15. Secure Development Practices

    Seismic maintains the following development controls:

    1. Development Policies. Seismic follows secure application development policies, procedures, and standards that are aligned to industry-standard practices, such as the OWASP Top 10 and SANS Top 20 / CIS Critical Security Controls; and
    2. Training. Seismic provides employees responsible for secure application design, development, configuration, testing, and deployment, annual and role-based technical training on secure application development practices.
16. Virus and Malware Control

    Seismic employs then-current industry-standard measures designed to detect and remediate Malicious Elements designed to negatively impact the operation or performance of the Services.

17. Penetration Testing

    Seismic engages third parties to conduct annual penetration tests of the Services and to issue a report of their findings (“Testing Report”).
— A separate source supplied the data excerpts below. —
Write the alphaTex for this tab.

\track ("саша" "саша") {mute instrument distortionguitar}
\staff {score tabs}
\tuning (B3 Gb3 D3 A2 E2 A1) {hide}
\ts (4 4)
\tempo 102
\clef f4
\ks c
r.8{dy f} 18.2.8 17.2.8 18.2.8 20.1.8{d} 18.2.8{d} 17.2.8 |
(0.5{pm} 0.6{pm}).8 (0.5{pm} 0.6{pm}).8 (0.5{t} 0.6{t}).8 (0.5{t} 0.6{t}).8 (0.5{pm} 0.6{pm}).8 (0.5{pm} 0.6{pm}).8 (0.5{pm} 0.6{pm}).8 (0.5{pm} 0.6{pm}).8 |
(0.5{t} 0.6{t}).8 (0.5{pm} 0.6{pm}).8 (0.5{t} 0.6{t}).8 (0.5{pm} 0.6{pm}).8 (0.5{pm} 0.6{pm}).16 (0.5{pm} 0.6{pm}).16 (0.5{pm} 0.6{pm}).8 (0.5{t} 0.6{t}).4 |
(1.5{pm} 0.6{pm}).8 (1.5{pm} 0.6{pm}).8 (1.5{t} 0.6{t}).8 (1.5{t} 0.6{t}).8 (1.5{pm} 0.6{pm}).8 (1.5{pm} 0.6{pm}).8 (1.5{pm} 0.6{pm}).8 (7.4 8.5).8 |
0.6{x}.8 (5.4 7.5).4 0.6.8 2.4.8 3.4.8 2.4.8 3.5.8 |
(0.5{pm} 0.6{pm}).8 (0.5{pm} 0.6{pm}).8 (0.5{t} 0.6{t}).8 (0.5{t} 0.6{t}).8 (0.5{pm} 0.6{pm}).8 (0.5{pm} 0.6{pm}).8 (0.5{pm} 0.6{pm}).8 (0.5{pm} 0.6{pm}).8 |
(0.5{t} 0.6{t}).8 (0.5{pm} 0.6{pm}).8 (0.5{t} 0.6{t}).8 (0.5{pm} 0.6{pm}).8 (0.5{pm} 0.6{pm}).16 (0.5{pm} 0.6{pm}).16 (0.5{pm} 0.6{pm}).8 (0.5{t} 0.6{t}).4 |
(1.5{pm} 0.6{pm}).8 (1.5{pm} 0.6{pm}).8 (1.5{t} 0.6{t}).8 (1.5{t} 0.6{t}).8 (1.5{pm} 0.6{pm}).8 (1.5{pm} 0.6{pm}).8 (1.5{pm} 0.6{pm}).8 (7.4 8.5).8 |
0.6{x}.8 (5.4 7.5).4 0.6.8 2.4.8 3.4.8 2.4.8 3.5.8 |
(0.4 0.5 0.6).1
Evidence of Seismic’s then-current Testing Report, and summary reports of relevant remediation plans are available to a Customer upon its written request.

18. Device Management Program

    Seismic has implemented and will maintain a device management program for Seismic- owned, provided or managed devices, including laptops, tablets, and other endpoints that access or process Customer Content. Seismic reviews its device management program at least annually to address evolving threats and industry best practices for services and products similar to the Services.

19. Change and Configuration Management

    Seismic maintains policies and procedures for managing changes to production systems, applications, and databases. Such policies and procedures include: (i) a process for documenting, testing and approving the promotion of changes into production; (ii) security patching process that requires patching systems in a timely manner based on a risk analysis; and (iii) process for Seismic to perform security assessments of changes into production.

20. Physical and Environmental Security

    Seismic's production data centers used to provide the Services are equipped with industry-standard physical security measures, including access controls, surveillance systems, and environmental monitoring. These physical access controls are established and maintained by the applicable provider in accordance with their respective standard procedures. As examples, a summary of current physical access controls of (i) Microsoft Azure are here, (ii) AWS are found here, and (iii) OCI are found here.

21. Business Continuity and Disaster Recovery. Seismic has established and shall maintain a business continuity and disaster recovery plan (“BCP”) that implement appropriate disaster recovery and business resumption plans and procedures, and which is reviewed and tested at least annually. The scope of the BCP is to validate the ability to failover a production instance from a primary data center to a secondary data center utilizing developed Seismic operational and disaster recovery procedures and documentation.
22. Security Contact. Customer must identify to, and keep updated with, Seismic all appropriate security contact(s) information for Security Incident notification and security-related communication related to the Services.
23. Customer Responsibility. Customer bears sole responsibility for reviewing this Infosec Addendum, Seismic’s Audit Reports and its ISMS, and making an independent determination as to whether the security controls identified therein and supporting the Services meet Customer’s requirements.